In its bid to acquire funds for its massive network upgrades, AT&T Inc decided on Tuesday to exit from its Connecticut wireline assets and sell them to Frontier Communications for a $2 billion cash transaction. After Frontier said the acquisition deal will increase its dividend payouts, incur savings in the process and improve its adjusted free cash flow, its shares rose over 8% in the market.

Reuters said in its report that regional operators such as Frontier are looking into strategic acquisitions in order to grow amidst customers disconnecting their home phones to subscribe to wireless services instead, On the other hand, AT&T has already expressed to diviest some of its non-strategic wireline assets as it is dependent on wireless technology for their own growth.

Citi analyst Michael Rollins said Frontier's acquisition of AT&T's wireline assets in essence allowed the regional telephone operator to have additional customers coming from the the biggest US phone company, and in the process, would boost the valuation of Frontier.

Rollins said, "With broadband penetration above Frontier's average already, we view the transaction as largely a financial opportunity for Frontier to present better near-term free cash flow metrics." He also added that Frontier's share could rise up to $5.15 per share due to the strategic acquisition.

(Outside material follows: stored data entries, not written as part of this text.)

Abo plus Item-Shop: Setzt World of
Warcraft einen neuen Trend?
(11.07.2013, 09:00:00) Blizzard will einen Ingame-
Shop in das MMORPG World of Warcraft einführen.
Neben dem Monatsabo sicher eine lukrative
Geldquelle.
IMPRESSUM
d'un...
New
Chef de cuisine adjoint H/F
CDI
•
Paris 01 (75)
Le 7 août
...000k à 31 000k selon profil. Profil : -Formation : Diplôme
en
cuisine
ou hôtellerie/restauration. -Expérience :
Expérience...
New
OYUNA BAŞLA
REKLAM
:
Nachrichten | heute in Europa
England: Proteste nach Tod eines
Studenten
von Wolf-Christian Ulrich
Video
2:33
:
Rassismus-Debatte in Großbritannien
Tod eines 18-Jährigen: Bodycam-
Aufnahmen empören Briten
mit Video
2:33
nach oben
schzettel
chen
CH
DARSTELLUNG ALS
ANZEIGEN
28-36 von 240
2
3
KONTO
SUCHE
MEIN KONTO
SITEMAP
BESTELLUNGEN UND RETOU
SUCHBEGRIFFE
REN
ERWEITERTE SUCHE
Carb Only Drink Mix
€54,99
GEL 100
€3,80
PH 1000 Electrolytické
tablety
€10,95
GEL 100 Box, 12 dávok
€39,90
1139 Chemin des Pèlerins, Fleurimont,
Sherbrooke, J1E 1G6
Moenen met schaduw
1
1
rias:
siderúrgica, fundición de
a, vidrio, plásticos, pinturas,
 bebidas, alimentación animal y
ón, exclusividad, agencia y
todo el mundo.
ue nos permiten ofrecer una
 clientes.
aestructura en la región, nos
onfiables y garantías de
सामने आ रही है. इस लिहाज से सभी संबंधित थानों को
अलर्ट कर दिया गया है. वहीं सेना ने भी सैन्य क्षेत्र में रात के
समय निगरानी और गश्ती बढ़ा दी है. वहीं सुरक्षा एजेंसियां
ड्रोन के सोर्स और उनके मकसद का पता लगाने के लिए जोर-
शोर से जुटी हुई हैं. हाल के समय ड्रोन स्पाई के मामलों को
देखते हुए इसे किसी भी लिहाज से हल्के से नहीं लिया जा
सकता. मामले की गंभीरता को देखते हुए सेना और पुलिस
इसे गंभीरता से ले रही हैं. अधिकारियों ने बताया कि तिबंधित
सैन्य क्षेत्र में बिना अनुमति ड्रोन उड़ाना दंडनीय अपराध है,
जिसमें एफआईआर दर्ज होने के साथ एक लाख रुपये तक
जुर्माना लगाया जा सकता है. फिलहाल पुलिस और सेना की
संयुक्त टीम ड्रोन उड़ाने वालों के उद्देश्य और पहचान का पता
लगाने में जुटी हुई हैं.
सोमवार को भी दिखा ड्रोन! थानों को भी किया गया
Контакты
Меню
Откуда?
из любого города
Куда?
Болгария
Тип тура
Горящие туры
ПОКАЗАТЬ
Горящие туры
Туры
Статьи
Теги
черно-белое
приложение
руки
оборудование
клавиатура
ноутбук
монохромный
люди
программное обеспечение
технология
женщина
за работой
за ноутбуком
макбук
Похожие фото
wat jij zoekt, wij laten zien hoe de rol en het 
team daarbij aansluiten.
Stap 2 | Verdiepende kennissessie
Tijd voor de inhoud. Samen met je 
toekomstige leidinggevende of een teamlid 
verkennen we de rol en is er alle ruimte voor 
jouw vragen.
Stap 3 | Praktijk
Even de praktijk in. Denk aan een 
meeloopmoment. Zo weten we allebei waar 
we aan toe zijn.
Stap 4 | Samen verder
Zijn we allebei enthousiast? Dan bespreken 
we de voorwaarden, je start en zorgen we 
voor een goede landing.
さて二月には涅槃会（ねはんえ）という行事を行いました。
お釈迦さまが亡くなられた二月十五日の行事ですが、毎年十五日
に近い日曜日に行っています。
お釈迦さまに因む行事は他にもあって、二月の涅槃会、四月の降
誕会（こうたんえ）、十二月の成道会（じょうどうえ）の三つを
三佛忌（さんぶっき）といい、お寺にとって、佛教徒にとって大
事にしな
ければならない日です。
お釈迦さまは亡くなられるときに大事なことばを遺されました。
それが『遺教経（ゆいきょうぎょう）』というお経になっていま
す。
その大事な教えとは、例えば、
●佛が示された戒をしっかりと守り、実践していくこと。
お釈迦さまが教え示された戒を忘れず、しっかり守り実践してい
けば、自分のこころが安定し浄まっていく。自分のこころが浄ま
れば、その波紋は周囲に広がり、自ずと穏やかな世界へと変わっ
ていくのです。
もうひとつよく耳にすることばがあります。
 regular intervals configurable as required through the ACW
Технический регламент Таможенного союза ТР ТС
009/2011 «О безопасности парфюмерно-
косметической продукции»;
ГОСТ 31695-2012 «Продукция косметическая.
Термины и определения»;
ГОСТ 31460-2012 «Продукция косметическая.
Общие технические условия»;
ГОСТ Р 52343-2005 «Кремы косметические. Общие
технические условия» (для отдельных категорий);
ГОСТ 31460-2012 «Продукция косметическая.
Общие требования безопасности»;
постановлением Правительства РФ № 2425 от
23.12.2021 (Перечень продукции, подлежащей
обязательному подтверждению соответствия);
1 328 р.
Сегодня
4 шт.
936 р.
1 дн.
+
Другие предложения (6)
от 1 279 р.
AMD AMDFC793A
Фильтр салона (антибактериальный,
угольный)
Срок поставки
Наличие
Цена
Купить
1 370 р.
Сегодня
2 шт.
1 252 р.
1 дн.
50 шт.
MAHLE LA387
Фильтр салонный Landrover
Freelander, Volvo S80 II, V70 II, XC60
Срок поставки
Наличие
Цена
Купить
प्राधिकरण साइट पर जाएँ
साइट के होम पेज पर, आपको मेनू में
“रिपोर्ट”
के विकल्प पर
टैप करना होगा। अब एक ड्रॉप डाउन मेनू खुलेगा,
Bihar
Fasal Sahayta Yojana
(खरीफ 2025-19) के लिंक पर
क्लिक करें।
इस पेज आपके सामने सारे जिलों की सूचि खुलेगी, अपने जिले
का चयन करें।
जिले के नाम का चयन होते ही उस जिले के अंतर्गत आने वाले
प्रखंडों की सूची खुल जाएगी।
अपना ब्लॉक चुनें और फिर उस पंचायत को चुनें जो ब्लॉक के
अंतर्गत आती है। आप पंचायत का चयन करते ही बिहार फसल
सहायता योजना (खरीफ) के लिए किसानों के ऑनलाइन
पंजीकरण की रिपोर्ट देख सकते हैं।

On Nasdaq in mid-afternoon trading, shares of Frontier saw a $0.36 increase at $4.77 per share.

AT&T said the decision to divest was its need to have a source of funding for its ongoing wireless and wireline network upgrades. On the other hand, Reuters noted in its report that aside from selling its wireless towers for $4.83 billion to Crown Castle, the deal with Frontier will help the phone company in its global ambitions to expand in Europe.

The deal, said AT&T will not be affecting its wireless consumer and business clients in Connecticut as it plans to continue with its services. Moreover, the divestment will not affect the phone company's results for 2013 as it does not expect sizeable changes to its VIP network upgrade project, AT&T added.